Work instructions: Return, from the listing that follows, each line containing the word "Confidential".

'''

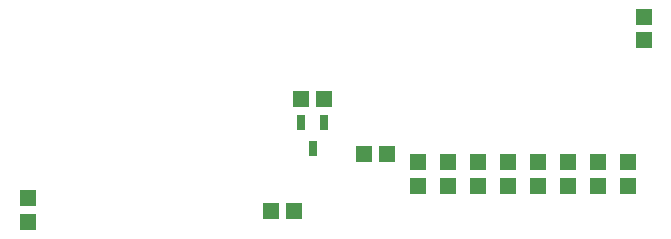
<source format=gbp>
G04 Layer: BottomPasteMaskLayer*
G04 EasyEDA v6.5.39, 2024-02-04 18:14:06*
G04 e2768ddda3314ff98ce937aebec43eb4,5509f98a9368439c9cde498926e245b9,10*
G04 Gerber Generator version 0.2*
G04 Scale: 100 percent, Rotated: No, Reflected: No *
G04 Dimensions in inches *
G04 leading zeros omitted , absolute positions ,3 integer and 6 decimal *
%FSLAX36Y36*%
%MOIN*%

%AMMACRO1*21,1,$1,$2,0,0,$3*%
%ADD10R,0.0532X0.0555*%
%ADD11MACRO1,0.0532X0.0555X0.0000*%
%ADD12MACRO1,0.0532X0.0555X-90.0000*%
%ADD13MACRO1,0.025X0.05X0.0000*%
%ADD14MACRO1,0.0532X0.0555X90.0000*%

%LPD*%
D10*
G01*
X225000Y369369D03*
D11*
G01*
X225004Y290625D03*
D12*
G01*
X1114375Y324995D03*
G01*
X1035630Y324995D03*
D10*
G01*
X2280000Y895630D03*
D11*
G01*
X2280005Y974370D03*
D13*
G01*
X1175000Y531689D03*
G01*
X1137600Y618310D03*
G01*
X1212399Y618310D03*
D14*
G01*
X1214375Y699995D03*
G01*
X1135630Y699995D03*
D11*
G01*
X2225005Y410625D03*
D10*
G01*
X2225000Y489369D03*
D11*
G01*
X2125005Y410625D03*
D10*
G01*
X2125000Y489369D03*
D11*
G01*
X2025005Y410625D03*
D10*
G01*
X2025000Y489369D03*
D11*
G01*
X1925005Y410625D03*
D10*
G01*
X1925000Y489369D03*
D11*
G01*
X1825000Y410625D03*
D10*
G01*
X1825000Y489369D03*
D11*
G01*
X1725000Y410625D03*
D10*
G01*
X1725000Y489369D03*
D11*
G01*
X1625000Y410625D03*
D10*
G01*
X1625000Y489369D03*
D11*
G01*
X1525000Y410625D03*
D10*
G01*
X1525000Y489369D03*
D12*
G01*
X1345630Y514995D03*
G01*
X1424375Y514995D03*
M02*

</source>
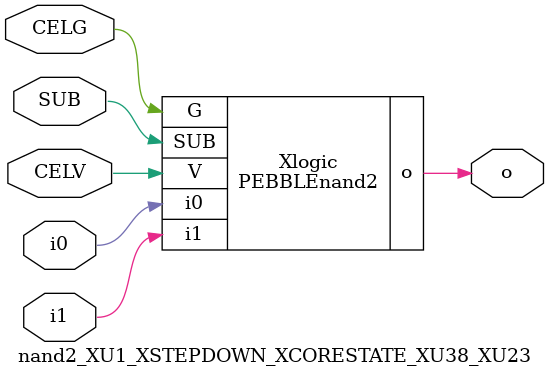
<source format=v>



module PEBBLEnand2 ( o, G, SUB, V, i0, i1 );

  input i0;
  input V;
  input i1;
  input G;
  output o;
  input SUB;
endmodule

//Celera Confidential Do Not Copy nand2_XU1_XSTEPDOWN_XCORESTATE_XU38_XU23
//Celera Confidential Symbol Generator
//5V NAND2
module nand2_XU1_XSTEPDOWN_XCORESTATE_XU38_XU23 (CELV,CELG,i0,i1,o,SUB);
input CELV;
input CELG;
input i0;
input i1;
input SUB;
output o;

//Celera Confidential Do Not Copy nand2
PEBBLEnand2 Xlogic(
.V (CELV),
.i0 (i0),
.i1 (i1),
.o (o),
.SUB (SUB),
.G (CELG)
);
//,diesize,PEBBLEnand2

//Celera Confidential Do Not Copy Module End
//Celera Schematic Generator
endmodule

</source>
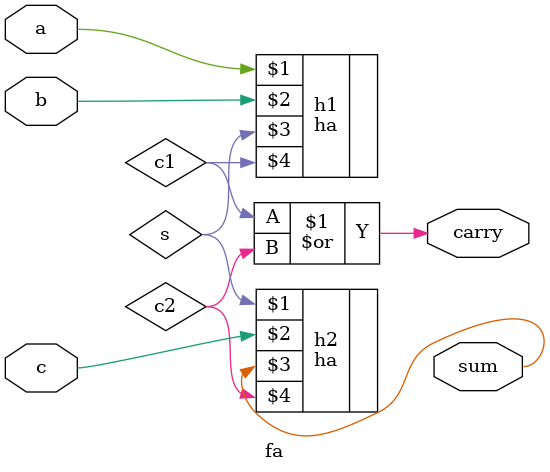
<source format=v>
`timescale 1ns / 1ps
module fa(a,b,c, sum,carry);
    input a,b,c;
    output sum,carry;
	 wire s,c1,c2;
	 ha h1(a,b,s,c1);
	 ha h2(s,c,sum,c2);
	 or o1(carry,c1,c2);




endmodule

</source>
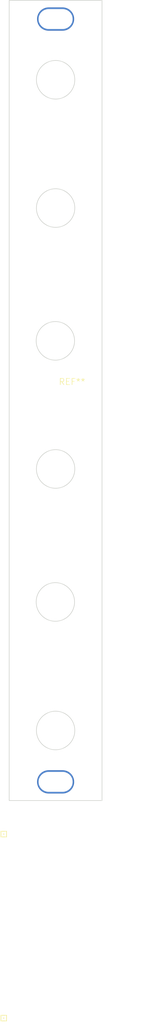
<source format=kicad_pcb>
(kicad_pcb
	(version 20240108)
	(generator "pcbnew")
	(generator_version "8.0")
	(general
		(thickness 1.6)
		(legacy_teardrops no)
	)
	(paper "A4")
	(layers
		(0 "F.Cu" signal)
		(31 "B.Cu" signal)
		(32 "B.Adhes" user "B.Adhesive")
		(33 "F.Adhes" user "F.Adhesive")
		(34 "B.Paste" user)
		(35 "F.Paste" user)
		(36 "B.SilkS" user "B.Silkscreen")
		(37 "F.SilkS" user "F.Silkscreen")
		(38 "B.Mask" user)
		(39 "F.Mask" user)
		(40 "Dwgs.User" user "User.Drawings")
		(41 "Cmts.User" user "User.Comments")
		(42 "Eco1.User" user "User.Eco1")
		(43 "Eco2.User" user "User.Eco2")
		(44 "Edge.Cuts" user)
		(45 "Margin" user)
		(46 "B.CrtYd" user "B.Courtyard")
		(47 "F.CrtYd" user "F.Courtyard")
		(48 "B.Fab" user)
		(49 "F.Fab" user)
		(50 "User.1" user)
		(51 "User.2" user)
		(52 "User.3" user)
		(53 "User.4" user)
		(54 "User.5" user)
		(55 "User.6" user)
		(56 "User.7" user)
		(57 "User.8" user)
		(58 "User.9" user)
	)
	(setup
		(stackup
			(layer "F.SilkS"
				(type "Top Silk Screen")
			)
			(layer "F.Paste"
				(type "Top Solder Paste")
			)
			(layer "F.Mask"
				(type "Top Solder Mask")
				(thickness 0.01)
			)
			(layer "F.Cu"
				(type "copper")
				(thickness 0.035)
			)
			(layer "dielectric 1"
				(type "core")
				(thickness 1.51)
				(material "FR4")
				(epsilon_r 4.5)
				(loss_tangent 0.02)
			)
			(layer "B.Cu"
				(type "copper")
				(thickness 0.035)
			)
			(layer "B.Mask"
				(type "Bottom Solder Mask")
				(thickness 0.01)
			)
			(layer "B.Paste"
				(type "Bottom Solder Paste")
			)
			(layer "B.SilkS"
				(type "Bottom Silk Screen")
			)
			(copper_finish "None")
			(dielectric_constraints no)
		)
		(pad_to_mask_clearance 0)
		(allow_soldermask_bridges_in_footprints no)
		(pcbplotparams
			(layerselection 0x00010fc_ffffffff)
			(plot_on_all_layers_selection 0x0000000_00000000)
			(disableapertmacros no)
			(usegerberextensions no)
			(usegerberattributes yes)
			(usegerberadvancedattributes yes)
			(creategerberjobfile yes)
			(dashed_line_dash_ratio 12.000000)
			(dashed_line_gap_ratio 3.000000)
			(svgprecision 4)
			(plotframeref no)
			(viasonmask no)
			(mode 1)
			(useauxorigin no)
			(hpglpennumber 1)
			(hpglpenspeed 20)
			(hpglpendiameter 15.000000)
			(pdf_front_fp_property_popups yes)
			(pdf_back_fp_property_popups yes)
			(dxfpolygonmode yes)
			(dxfimperialunits yes)
			(dxfusepcbnewfont yes)
			(psnegative no)
			(psa4output no)
			(plotreference yes)
			(plotvalue yes)
			(plotfptext yes)
			(plotinvisibletext no)
			(sketchpadsonfab no)
			(subtractmaskfromsilk no)
			(outputformat 1)
			(mirror no)
			(drillshape 1)
			(scaleselection 1)
			(outputdirectory "")
		)
	)
	(net 0 "")
	(footprint "Eurorack:Faceplate_Hole_3.5mm_Jack" (layer "F.Cu") (at 129 49))
	(footprint "Eurorack:Faceplate_Hole_3.5mm_Jack" (layer "F.Cu") (at 129 111.5))
	(footprint "Eurorack:Faceplate_Hole_3.5mm_Jack" (layer "F.Cu") (at 128.96 90.9289))
	(footprint "Eurorack:Faceplate_3HP_Mounting_Slots" (layer "F.Cu") (at 131.66 98))
	(footprint "Eurorack:Faceplate_Hole_3.5mm_Jack" (layer "F.Cu") (at 129 153.5))
	(footprint "Eurorack:Faceplate_Hole_3.5mm_Jack" (layer "F.Cu") (at 128.96 132.8578))
	(footprint "Eurorack:Faceplate_Hole_3.5mm_Jack" (layer "F.Cu") (at 129 69.6))
	(gr_text "⚀"
		(at 120.015 170.815 0)
		(layer "F.SilkS")
		(uuid "ec3a4ecc-f842-47cd-8195-9d0999f68949")
		(effects
			(font
				(face "AR PL KaitiM Big5")
				(size 1 1)
				(thickness 0.15)
			)
			(justify left bottom)
		)
		(render_cache "⚀" 0)
	)
	(gr_text "⚀"
		(at 120.015 200.365 0)
		(layer "F.SilkS")
		(uuid "ef49694a-93a6-491d-98a3-95428ba12975")
		(effects
			(font
				(face "AR PL KaitiM Big5")
				(size 1 1)
				(thickness 0.15)
			)
			(justify left bottom)
		)
		(render_cache "⚀" 0)
	)
)
</source>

'''

Output:
//Celera Confidential Do Not Copy nand2_XU1_XSTEPDOWN_XCORESTATE_XU38_XU23
//Celera Confidential Symbol Generator
//Celera Confidential Do Not Copy nand2
//Celera Confidential Do Not Copy Module End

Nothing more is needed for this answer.